═════ GIVEN PASSAGE ═════

Automated Backup Script

Create a cron job that runs monarch backup keys daily:

# Create backup script
sudo -u monod tee /home/monod/backup-keys.sh > /dev/null <<'SCRIPT'
#!/bin/bash
set -euo pipefail

BACKUP_DIR="/home/monod/backups"
DATE=$(date +%Y-%m-%d)
BACKUP_FILE="${BACKUP_DIR}/keys-${DATE}.tar.gz.enc"

mkdir -p "$BACKUP_DIR"

# Use monarch to create an encrypted backup
monarch backup keys --output "$BACKUP_FILE" --home /home/monod/.mono

# Keep only the last 30 daily backups locally
find "$BACKUP_DIR" -name "keys-*.tar.gz.enc" -mtime +30 -delete

echo "[$(date)] Backup complete: $BACKUP_FILE"
SCRIPT

sudo chmod +x /home/monod/backup-keys.sh

Schedule it with cron:

# Run daily at 03:00 UTC
sudo -u monod crontab -e
# Add this line:
# 0 3 * * * /home/monod/backup-keys.sh >> /home/monod/backups/backup.log 2>&1

Using monod directly instead of monarch:

# Manual encrypted backup of key files
tar czf - -C /home/monod/.mono/config priv_validator_key.json node_key.json | \
openssl enc -aes-256-cbc -pbkdf2 -out /home/monod/backups/keys-$(date +%Y-%m-%d).tar.gz.enc

Backup Verification

Test your backup restoration monthly. An untested backup is not a backup.

# Decrypt and list contents (does not overwrite anything)
openssl enc -d -aes-256-cbc -pbkdf2 -in /home/monod/backups/keys-2026-03-30.tar.gz.enc | tar tzf -

Off-Site Storage

  • Store encrypted backups in at least two separate locations (USB drive, safety deposit box, a different cloud provider)

═════

→ **YOUR TASKS**
**a.** Reproduce the part of the backup guide that begins at the words "Backup Verification" and ends after the words "different cloud provider)".
**b.** Answer these questions from the backup guide:
(i) At what time does the cron schedule run the backup script?
(ii) How many daily backups does the script keep locally?
(iii) How often should backup restoration be tested?
**c.** Translate this sentence from the backup guide into French: "An untested backup is not a backup."
Rely only on the backup guide, without outside sources.

═════ GIVEN INFORMATION ═════

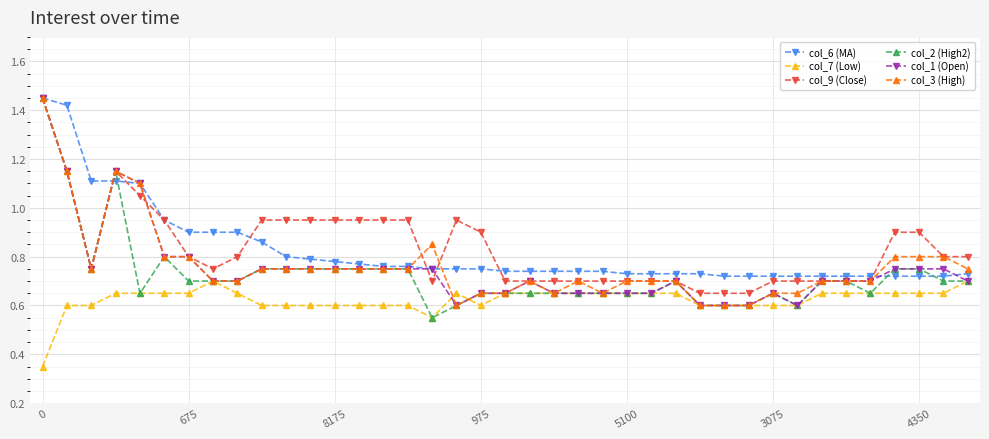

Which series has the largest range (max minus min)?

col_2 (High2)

═════
═════ GIVEN INFORMATION ═════

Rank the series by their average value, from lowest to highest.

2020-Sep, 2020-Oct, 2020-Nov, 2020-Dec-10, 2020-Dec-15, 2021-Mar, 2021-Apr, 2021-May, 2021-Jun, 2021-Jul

═════

→ **EXPECTED RESULTS**
**a.**
Backup Verification

Test your backup restoration monthly. An untested backup is not a backup.

# Decrypt and list contents (does not overwrite anything)
openssl enc -d -aes-256-cbc -pbkdf2 -in /home/monod/backups/keys-2026-03-30.tar.gz.enc | tar tzf -

Off-Site Storage

  • Store encrypted backups in at least two separate locations (USB drive, safety deposit box, a different cloud provider)

**b.**
(i) Daily at 03:00 UTC.
(ii) The last 30.
(iii) Monthly.

**c.** Une sauvegarde non testée n'est pas une sauvegarde.